Son écriture n’appartient qu’à lui. Elle bouscule et vivifie la littérature africaine. Depuis son quatrième roman, Allah n’est pas obligé, prix Renaudot en 2000, Ahmadou Kourouma est entré dans le petit cercle des écrivains francophones reconnus par le grand public. Les jeunes, surtout, sont séduits par ses sujets forts et ses audaces à l’égard d’une langue française joyeusement accouplée avec les rythmes malinké. De passage à Bruxelles pour une adaptation au théâtre d’Allah…, il parle de sa vie, de l’Afrique et des guerres tribales.

#### Consignes:
1 - Les affirmations suivantes sont-elles conformes au texte ? Pour chacune, répondez par oui ou par non et citez les mots du texte qui tranchent.
(a) Allah n’est pas obligé est le quatrième roman d’Ahmadou Kourouma et a reçu le prix Renaudot en 2000.
(b) Ahmadou Kourouma est de passage à Paris pour une adaptation au théâtre.
(c) Ce sont surtout les jeunes qui sont séduits par ses sujets forts.
2 - Modifiez le passage du texte qui s’ouvre sur les mots contenant « Son écriture n’appartient » et se ferme sur « des guerres tribales. », en remplaçant « Bruxelles » par « Liège ».
Appuyez-vous uniquement sur le texte.

#### Listing présenté:
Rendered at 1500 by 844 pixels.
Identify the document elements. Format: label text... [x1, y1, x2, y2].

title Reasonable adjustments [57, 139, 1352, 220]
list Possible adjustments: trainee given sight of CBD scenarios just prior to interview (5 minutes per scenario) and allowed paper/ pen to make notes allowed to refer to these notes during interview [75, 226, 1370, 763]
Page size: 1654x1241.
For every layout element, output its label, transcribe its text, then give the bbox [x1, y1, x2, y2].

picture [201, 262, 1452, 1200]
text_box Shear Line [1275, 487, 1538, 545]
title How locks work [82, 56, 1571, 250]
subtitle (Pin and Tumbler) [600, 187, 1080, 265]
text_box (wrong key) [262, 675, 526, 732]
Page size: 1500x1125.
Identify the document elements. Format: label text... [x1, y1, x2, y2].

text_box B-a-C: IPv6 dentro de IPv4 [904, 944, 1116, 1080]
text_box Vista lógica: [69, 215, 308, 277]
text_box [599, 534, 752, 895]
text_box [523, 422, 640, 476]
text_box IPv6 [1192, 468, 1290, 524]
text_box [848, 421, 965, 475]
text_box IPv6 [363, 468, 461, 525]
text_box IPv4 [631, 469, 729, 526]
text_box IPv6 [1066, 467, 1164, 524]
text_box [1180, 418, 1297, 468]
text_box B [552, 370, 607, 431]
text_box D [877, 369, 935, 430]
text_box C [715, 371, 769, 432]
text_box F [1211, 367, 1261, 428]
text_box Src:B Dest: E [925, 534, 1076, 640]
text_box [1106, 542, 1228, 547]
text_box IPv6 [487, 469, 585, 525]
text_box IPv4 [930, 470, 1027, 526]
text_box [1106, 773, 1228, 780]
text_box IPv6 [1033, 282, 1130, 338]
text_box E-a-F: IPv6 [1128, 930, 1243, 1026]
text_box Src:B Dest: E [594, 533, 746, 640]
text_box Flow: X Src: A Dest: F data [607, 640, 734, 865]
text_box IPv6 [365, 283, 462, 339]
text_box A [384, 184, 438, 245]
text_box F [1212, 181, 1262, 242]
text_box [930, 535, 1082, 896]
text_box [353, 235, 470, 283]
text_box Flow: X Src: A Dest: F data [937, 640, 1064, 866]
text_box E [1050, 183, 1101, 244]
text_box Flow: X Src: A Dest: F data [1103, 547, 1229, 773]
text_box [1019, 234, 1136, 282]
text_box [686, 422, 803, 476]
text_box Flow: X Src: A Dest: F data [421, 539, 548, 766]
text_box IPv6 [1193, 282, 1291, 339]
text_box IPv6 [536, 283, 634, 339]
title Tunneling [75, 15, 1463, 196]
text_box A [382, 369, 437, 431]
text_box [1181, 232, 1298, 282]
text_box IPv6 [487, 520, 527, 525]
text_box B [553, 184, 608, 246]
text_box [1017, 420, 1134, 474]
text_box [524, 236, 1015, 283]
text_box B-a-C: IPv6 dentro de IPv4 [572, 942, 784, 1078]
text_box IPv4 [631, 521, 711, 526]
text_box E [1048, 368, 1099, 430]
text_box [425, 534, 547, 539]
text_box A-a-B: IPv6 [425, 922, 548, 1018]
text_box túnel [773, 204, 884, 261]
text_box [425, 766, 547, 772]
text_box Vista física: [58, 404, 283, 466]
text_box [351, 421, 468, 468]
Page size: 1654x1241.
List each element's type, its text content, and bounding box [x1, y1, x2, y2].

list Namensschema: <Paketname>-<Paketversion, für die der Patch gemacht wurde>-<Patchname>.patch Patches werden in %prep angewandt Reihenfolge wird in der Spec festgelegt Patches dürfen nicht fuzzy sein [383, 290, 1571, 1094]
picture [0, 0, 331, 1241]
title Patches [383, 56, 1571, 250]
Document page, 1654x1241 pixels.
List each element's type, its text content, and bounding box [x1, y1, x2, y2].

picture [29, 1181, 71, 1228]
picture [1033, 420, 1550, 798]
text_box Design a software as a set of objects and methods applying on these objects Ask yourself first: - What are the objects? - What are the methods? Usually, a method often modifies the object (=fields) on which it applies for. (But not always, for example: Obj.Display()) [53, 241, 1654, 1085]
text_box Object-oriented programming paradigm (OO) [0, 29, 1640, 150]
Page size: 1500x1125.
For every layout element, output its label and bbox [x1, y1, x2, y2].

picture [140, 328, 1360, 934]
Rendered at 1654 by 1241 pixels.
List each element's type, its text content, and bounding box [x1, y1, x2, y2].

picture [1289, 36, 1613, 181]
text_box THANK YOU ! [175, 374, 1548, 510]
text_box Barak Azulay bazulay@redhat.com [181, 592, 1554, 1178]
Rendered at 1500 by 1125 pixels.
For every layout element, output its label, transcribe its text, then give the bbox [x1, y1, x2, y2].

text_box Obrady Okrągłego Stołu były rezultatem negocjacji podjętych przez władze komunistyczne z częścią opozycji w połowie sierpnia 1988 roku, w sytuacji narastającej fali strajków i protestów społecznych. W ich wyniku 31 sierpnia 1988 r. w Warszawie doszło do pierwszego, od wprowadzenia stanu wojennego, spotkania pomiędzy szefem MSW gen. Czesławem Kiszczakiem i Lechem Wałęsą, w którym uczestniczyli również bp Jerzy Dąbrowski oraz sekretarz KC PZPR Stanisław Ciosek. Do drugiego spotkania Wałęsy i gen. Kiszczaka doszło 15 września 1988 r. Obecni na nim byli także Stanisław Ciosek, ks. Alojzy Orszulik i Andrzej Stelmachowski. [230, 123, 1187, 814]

#### Réponses:
1 -
(a) Oui : « Depuis son quatrième roman, Allah n’est pas obligé, prix Renaudot en 2000 ».
(b) Non : « De passage à Bruxelles pour une adaptation au théâtre d’Allah… ».
(c) Oui : « Les jeunes, surtout, sont séduits par ses sujets forts ».

2 -
Son écriture n’appartient qu’à lui. Elle bouscule et vivifie la littérature africaine. Depuis son quatrième roman, Allah n’est pas obligé, prix Renaudot en 2000, Ahmadou Kourouma est entré dans le petit cercle des écrivains francophones reconnus par le grand public. Les jeunes, surtout, sont séduits par ses sujets forts et ses audaces à l’égard d’une langue française joyeusement accouplée avec les rythmes malinké. De passage à Liège pour une adaptation au théâtre d’Allah…, il parle de sa vie, de l’Afrique et des guerres tribales.